Artvin Borçka’da, geçtiğimiz hafta önemli bir deneyim yaşandı. Umalım ki ülkenin gerici karanlıkla mücadele ettiği bu günlerde, sanatı ve özgür düşünceyi taşrayla buluşturan çalışmaların sayısı artsın.

Borçka’da öyle güzel bir şey oldu ki…

Berkant GÜLTEKİN
berkantgultekin@birgun.net

Kültür ve sanat deyince akla genelde İstanbul başta olmak üzere Türkiye’nin büyükşehirlerinde çeşitli sermaye gruplarının ‘katkılarıyla’ yapılan etkinlikler geliyor. Basın bültenlerinden dönüştürülen haberler dört bir yanda yer alırken, ülkede sanatsal ve fikirsel üretimin belirli merkezlere sıkışıp daraldığı gerçeği ise ne yazık ki pek sorgulanmıyor. Türkiye’nin yüksek siyasete angaje olan gündeminde bu dev sorun, küçük bir tartışma başlığı bile olamıyor.

Memleketin Gürcistan sınırındaki ilçelerinden Borçka’da, geçtiğimiz hafta çok az insanın dikkatini çeken önemli bir deneyim yaşandı. Borçka Belediyesi ile Yayıncılar Kooperatifi’nin organizasyonuyla Artvin’in 25 bin nüfuslu bu güzel ilçesi, Uluslararası Gençlik Tiyatro Buluşması’na ve Kitap Günleri’ne ev sahipliği yaptı.

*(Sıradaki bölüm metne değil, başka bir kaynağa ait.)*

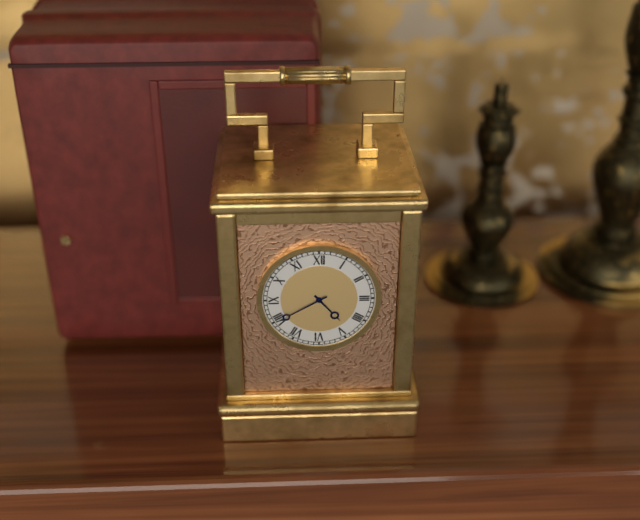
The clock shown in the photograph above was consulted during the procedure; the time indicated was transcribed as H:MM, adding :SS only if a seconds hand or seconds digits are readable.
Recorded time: 4:40
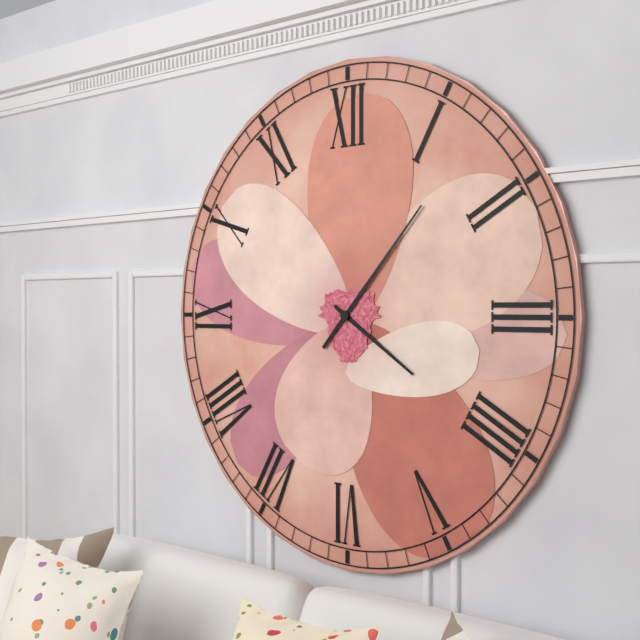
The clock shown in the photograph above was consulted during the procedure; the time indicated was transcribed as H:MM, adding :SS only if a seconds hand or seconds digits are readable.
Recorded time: 4:07
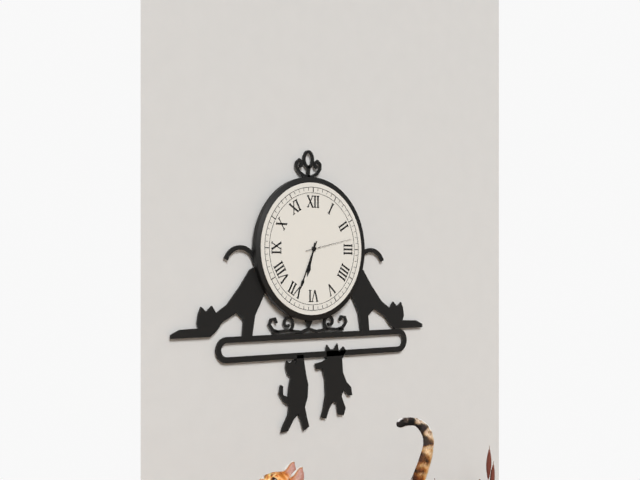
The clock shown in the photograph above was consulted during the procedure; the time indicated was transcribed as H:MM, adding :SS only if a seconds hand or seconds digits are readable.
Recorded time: 6:34:13
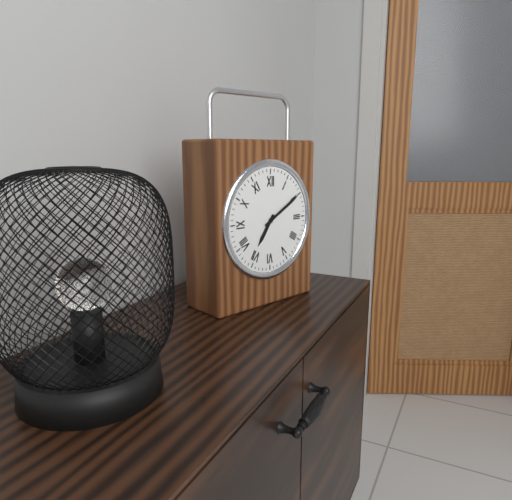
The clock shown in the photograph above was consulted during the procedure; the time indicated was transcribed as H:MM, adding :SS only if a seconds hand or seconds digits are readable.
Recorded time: 7:10
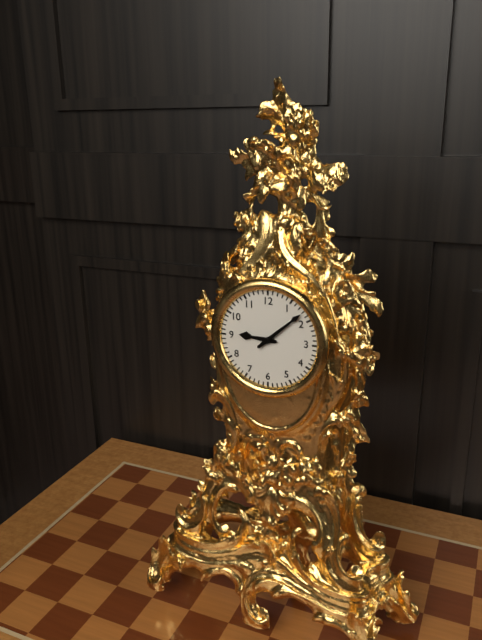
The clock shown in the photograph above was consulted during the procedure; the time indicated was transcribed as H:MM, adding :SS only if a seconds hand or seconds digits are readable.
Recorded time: 9:08
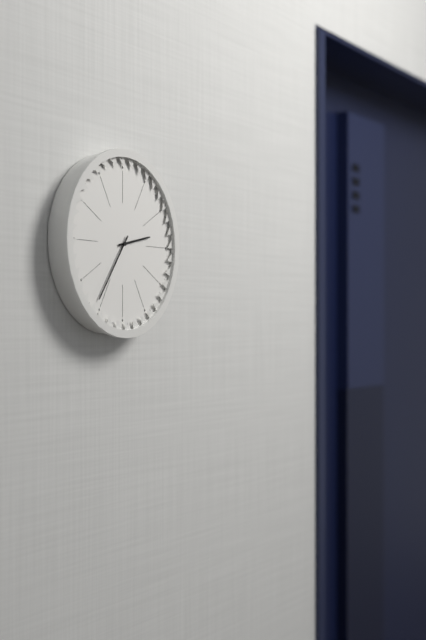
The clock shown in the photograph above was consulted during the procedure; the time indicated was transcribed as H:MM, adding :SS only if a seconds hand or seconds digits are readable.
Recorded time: 2:36
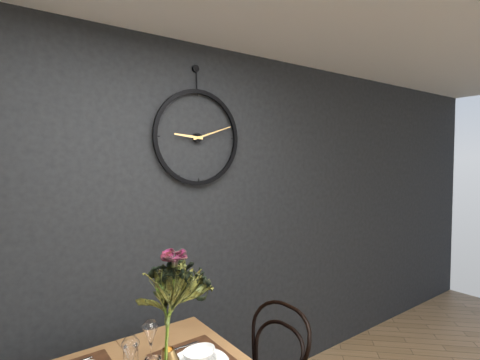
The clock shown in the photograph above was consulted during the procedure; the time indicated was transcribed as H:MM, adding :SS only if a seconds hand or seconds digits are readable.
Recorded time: 9:12
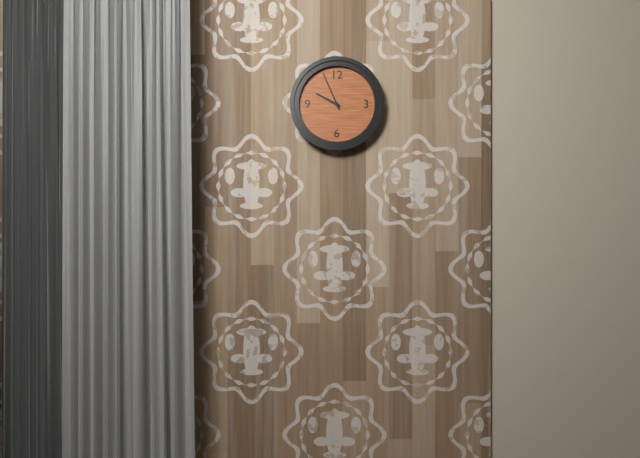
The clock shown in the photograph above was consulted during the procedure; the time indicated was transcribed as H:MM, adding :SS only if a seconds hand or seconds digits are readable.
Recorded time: 9:56
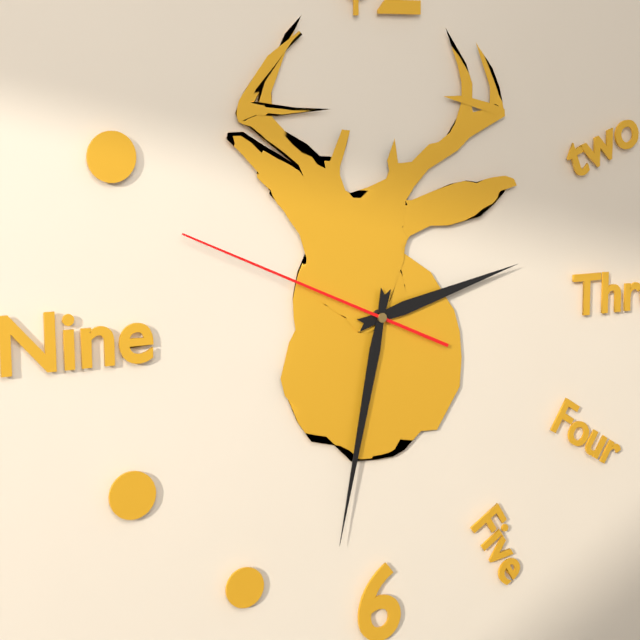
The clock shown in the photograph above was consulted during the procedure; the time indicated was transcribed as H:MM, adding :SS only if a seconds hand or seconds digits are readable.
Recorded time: 2:32:49
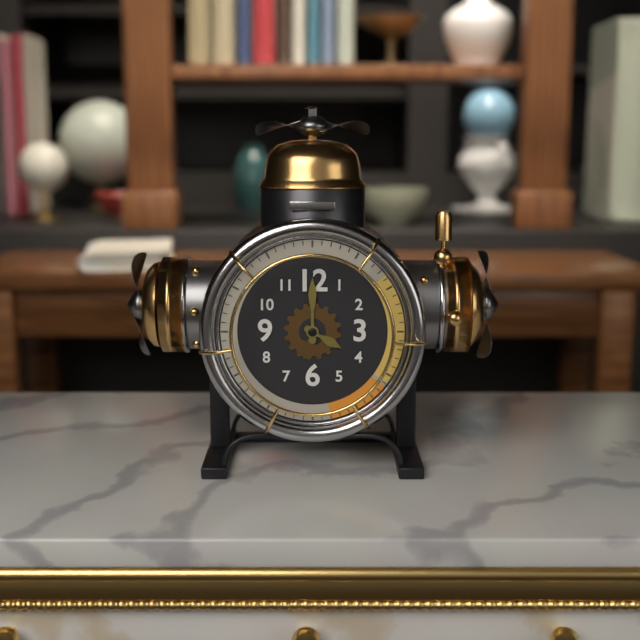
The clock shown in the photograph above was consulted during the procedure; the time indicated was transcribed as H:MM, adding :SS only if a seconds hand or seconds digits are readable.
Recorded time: 4:00
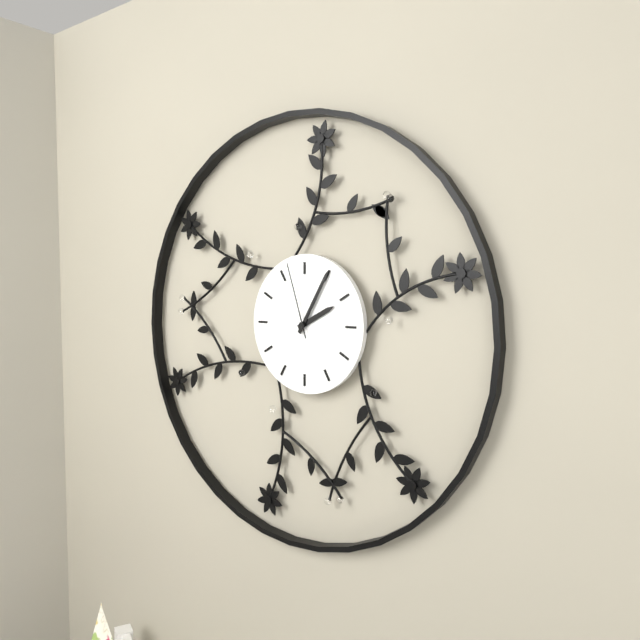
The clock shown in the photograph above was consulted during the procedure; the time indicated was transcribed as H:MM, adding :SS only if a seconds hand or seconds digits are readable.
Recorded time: 2:05:57
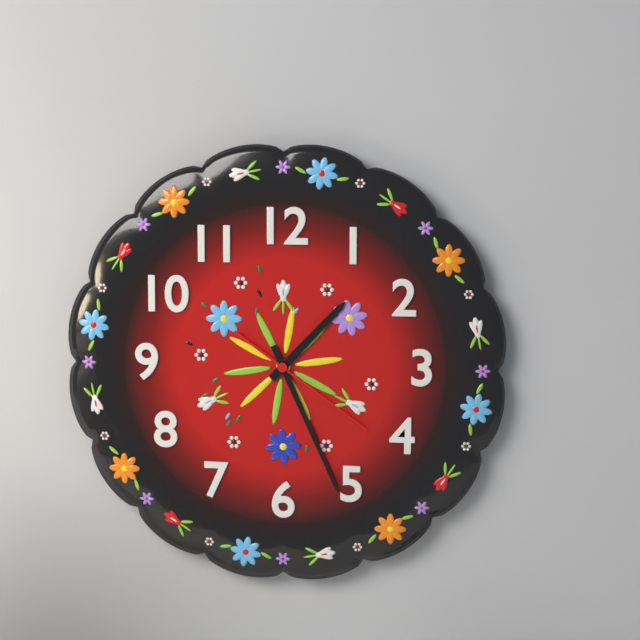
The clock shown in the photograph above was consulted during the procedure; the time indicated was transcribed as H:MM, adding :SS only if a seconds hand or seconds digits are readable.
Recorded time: 1:26:21
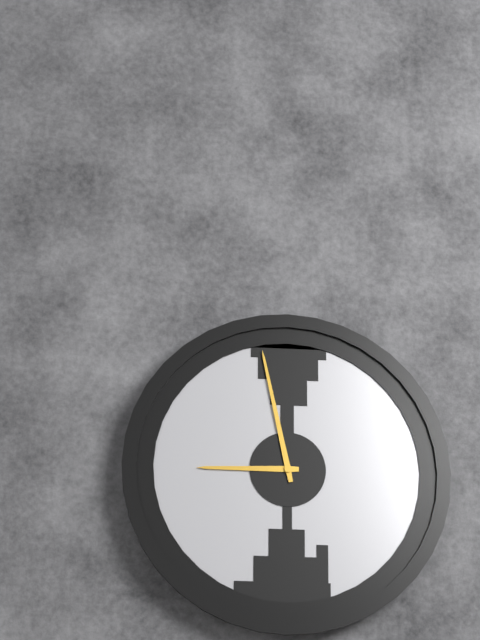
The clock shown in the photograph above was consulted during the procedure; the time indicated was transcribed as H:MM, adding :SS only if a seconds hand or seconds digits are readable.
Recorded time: 8:58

İstanbul’dan 1250 kilometre uzakta, gazetemizin yazarlarından İbrahim Varlı ve Evrensel yazarı sevgili Ayşen Şahin ile son iki gününe dahil olduğumuz bu etkinliklerde Borçka, 10 ülkeden 60 tiyatrocuyla birlikte Ercan Kesal’dan Ataol Behramoğlu’na, Latife Tekin’den Kevser Ruhi’ye, Zeynep Altıok’tan İbrahim Kaboğlu’na birçok değerli aydını ve sanatçıyı ağırladı.

Orijinal bir tiyatro salonu olmayan ilçede, etkinlikler kapsamında 25 tiyatro oyunu sahnelenirken, 15 tiyatro atölyesi ve 10’dan fazla söyleşi gerçekleştirildi. Ana sahne oyunları dışında, ilçedeki bütün okulların salonlarında ve bahçelerinde performanslar sahnelendi. Üstelik bu şahane etkinlikler Borçka’nın merkeziyle de sınırlı kalmadı. Köylerden gelen talep doğrultusunda ‘The Commedy School’ oyuncuları Maçahel, Düzköy ve Demirciler gibi köylerde de gösteriler yaptı.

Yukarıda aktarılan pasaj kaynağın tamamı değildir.